LAKEWOOD, Colo. — Cattle continue the move into the New Year with optimism. Some related markets have shown short periods of weakness but the underlying perspective of a comprehensive look at cattle and beef market is strength.
The weekly 5-area weighted average fed prices fell to $138.41 in the second week of January, but this market peaked in the first week of December at $140.44, and the last time this market was in the $140s was the first week of May 2017. USDA Choice boxed beef cutout values were $262.14 for the second week of January, and this is down from the peaks in late August and early June approaching $350, but these are valuations from a market which was rarely above $250 outside of the pandemic shutdown period. Similarly, beef animal hide and offal values fall to $13.62/cwt of live animal from $16 peaks, but these valuations have spent the last five years at or below $12.
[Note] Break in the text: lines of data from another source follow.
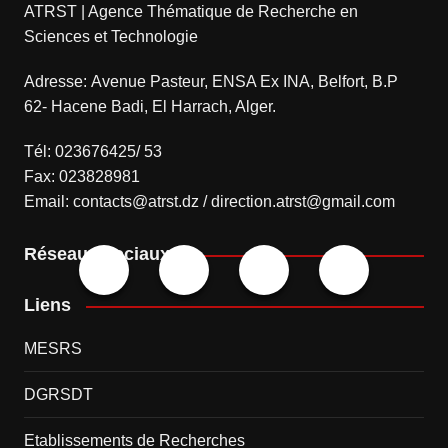
ATRST | Agence Thématique de Recherche en
Sciences et Technologie
Adresse: Avenue Pasteur, ENSA Ex INA, Belfort, B.P
62- Hacene Badi, El Harrach, Alger.
Tél: 023676425/ 53
Fax: 023828981
Email: contacts@atrst.dz / direction.atrst@gmail.com
Réseaux sociaux
Liens
MESRS
DGRSDT
Etablissements de Recherches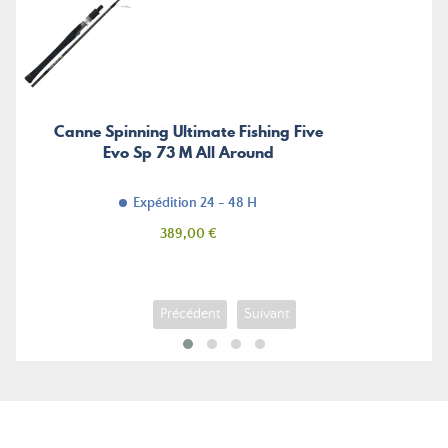
Canne Spinning Ultimate Fishing Five
Evo Sp 73 M All Around
Expédition 24 - 48 H
Prix
389,00 €
Précédent
Suivant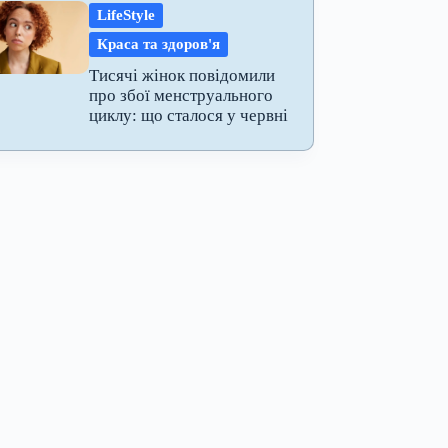
LifeStyle
Краса та здоров'я
Тисячі жінок повідомили
про збої менструального
циклу: що сталося у червні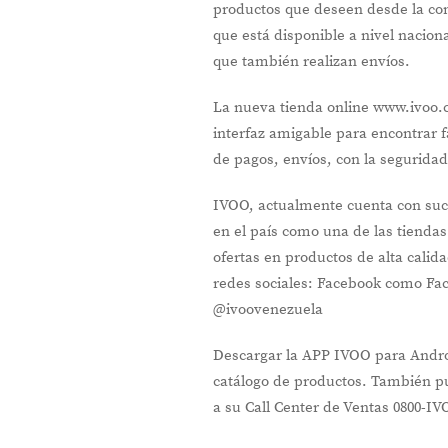
productos que deseen desde la c
que está disponible a nivel nacion
que también realizan envíos.
La nueva tienda online www.ivoo.
interfaz amigable para encontrar 
de pagos, envíos, con la seguridad
IVOO, actualmente cuenta con sucu
en el país como una de las tienda
ofertas en productos de alta calid
redes sociales: Facebook como Fa
@ivoovenezuela
Descargar la APP IVOO para Andro
catálogo de productos. También p
a su Call Center de Ventas 0800-I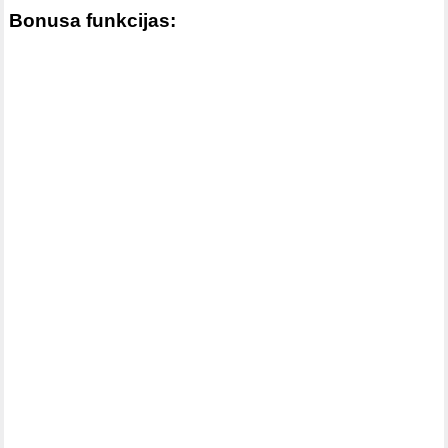
Bonusa funkcijas: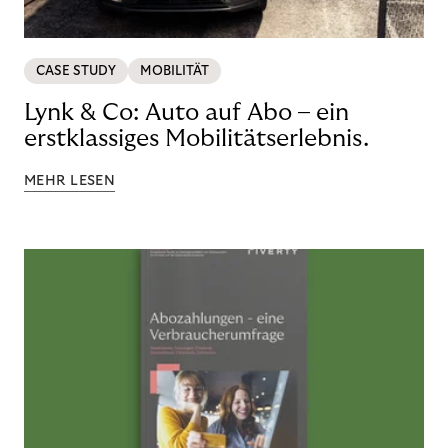
CASE STUDY
MOBILITÄT
Lynk & Co: Auto auf Abo – ein
erstklassiges Mobilitätserlebnis.
MEHR LESEN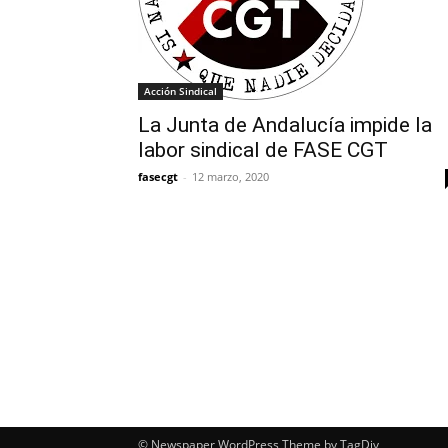
Acción Sindical
La Junta de Andalucía impide la
labor sindical de FASE CGT
fasecgt
-
12 marzo, 2020
© Newspaper WordPress Theme by TagDiv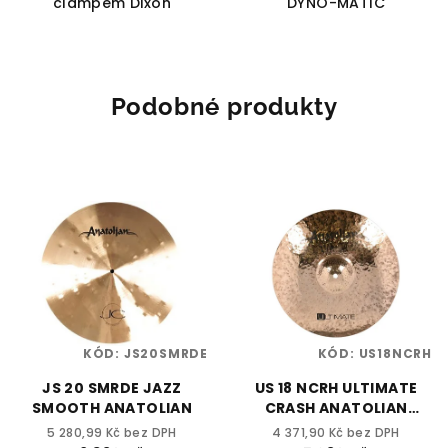
clampem Dixon
DYNO-MATIC
Podobné produkty
KÓD:
JS20SMRDE
KÓD:
US18NCRH
JS 20 SMRDE JAZZ
US 18 NCRH ULTIMATE
SMOOTH ANATOLIAN
CRASH ANATOLIAN
natural
5 280,99 Kč bez DPH
4 371,90 Kč bez DPH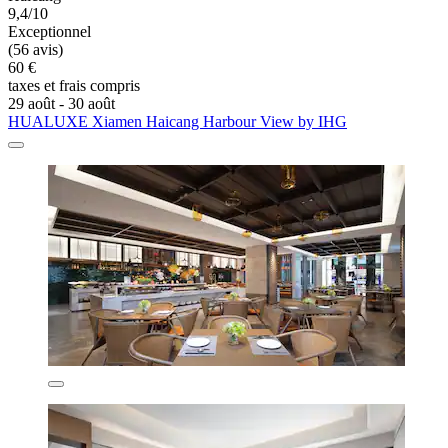
9,4/10
Exceptionnel
(56 avis)
60 €
taxes et frais compris
29 août - 30 août
HUALUXE Xiamen Haicang Harbour View by IHG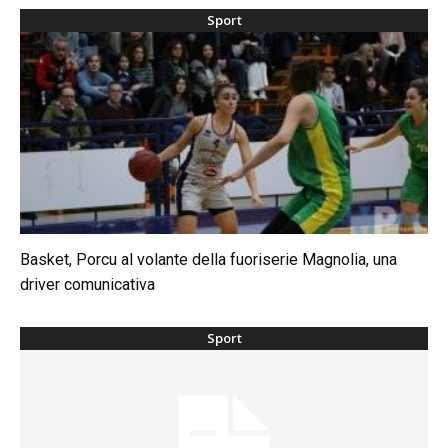
Sport
Basket, Porcu al volante della fuoriserie Magnolia, una
driver comunicativa
Sport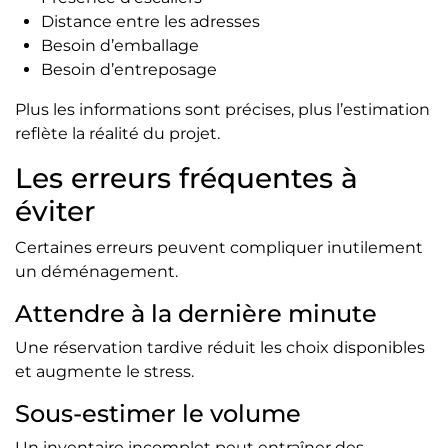
Distance entre les adresses
Besoin d’emballage
Besoin d’entreposage
Plus les informations sont précises, plus l’estimation
reflète la réalité du projet.
Les erreurs fréquentes à
éviter
Certaines erreurs peuvent compliquer inutilement
un déménagement.
Attendre à la dernière minute
Une réservation tardive réduit les choix disponibles
et augmente le stress.
Sous-estimer le volume
Un inventaire incomplet peut entraîner des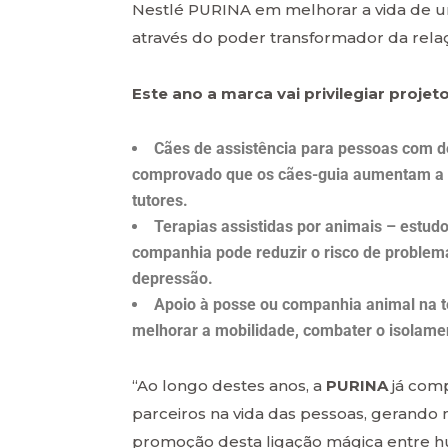
Nestlé PURINA em melhorar a vida de um
através do poder transformador da rela
Este ano a marca vai privilegiar proj
Cães de assistência para pessoas com de
comprovado que os cães-guia aumentam a m
tutores.
Terapias assistidas por animais – estu
companhia pode reduzir o risco de proble
depressão.
Apoio à posse ou companhia animal na t
melhorar a mobilidade, combater o isolamento
“Ao longo destes anos, a
PURINA
já comp
parceiros na vida das pessoas, gerando
promoção desta ligação mágica entre h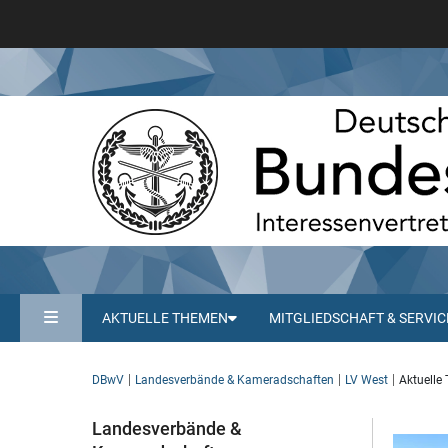
AKTUELLE THEMEN
MITGLIEDSCHAFT & SERVIC
DBwV
Landesverbände & Kameradschaften
LV West
Aktuelle
Landesverbände &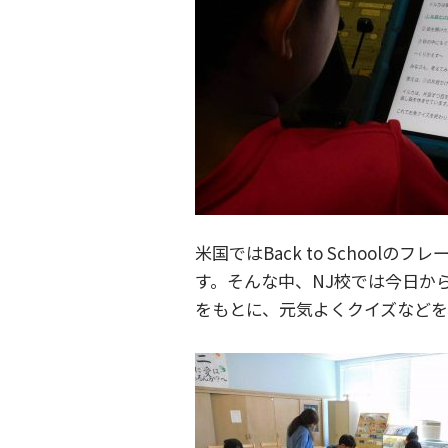
米国ではBack to School
す。そんな中、NJ校では今日か
をもとに、元気よくクイズなどを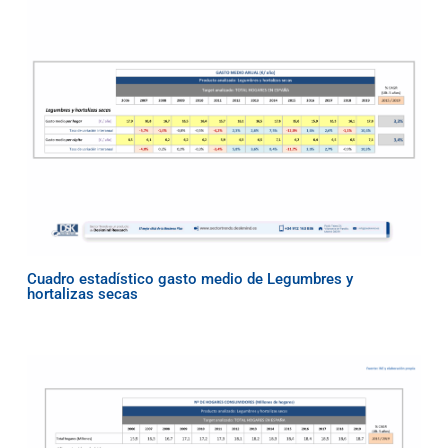
Cuadro estadístico gasto medio de Legumbres y
hortalizas secas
The softening of prices gives little cause of concern. Retail protein prices – beef, pork, and poultry – if they have softened then it is only from record-high or near-record high values. These high retail prices – albeit flawed as in not capturing actual purchase price discounts – combined with strong volumes of protein production clearly indicate very strong demand by domestic consumers. We are approaching two-years into the pandemic and the overall domestic economy is clearly signaling strength.
The wholesale-to-retail margins on both beef and pork are substantial. The farm-to-whole margins for both and especially for beef are also substantial. Thus, recovery of meat supply chain functioning and any more tightening of fed cattle and hogs should translate into the potential for substantially strong farm level prices for these protein animals. The potential – but not a guarantee – is there. We will have to see the magnitude of margins that retailers and processors command. This is one wildcard impacting the market.
And the second is the strength of corn prices and other feed stuff costs. While feeding costs and drought persistence create uncertainty, the feeder cattle and calf market in Colorado did not seem to notice. Cash corn in Northeast Colorado traded 45-50 cents over March corn futures basis – this is about $6.50/bu. And prices for 500-550 medium and large #1 steers increased from $188 in the last trading week of December to $194.35 in the first full week of January. Any steer less than 400 pounds is well of $2 per pound and has been most of the fall run.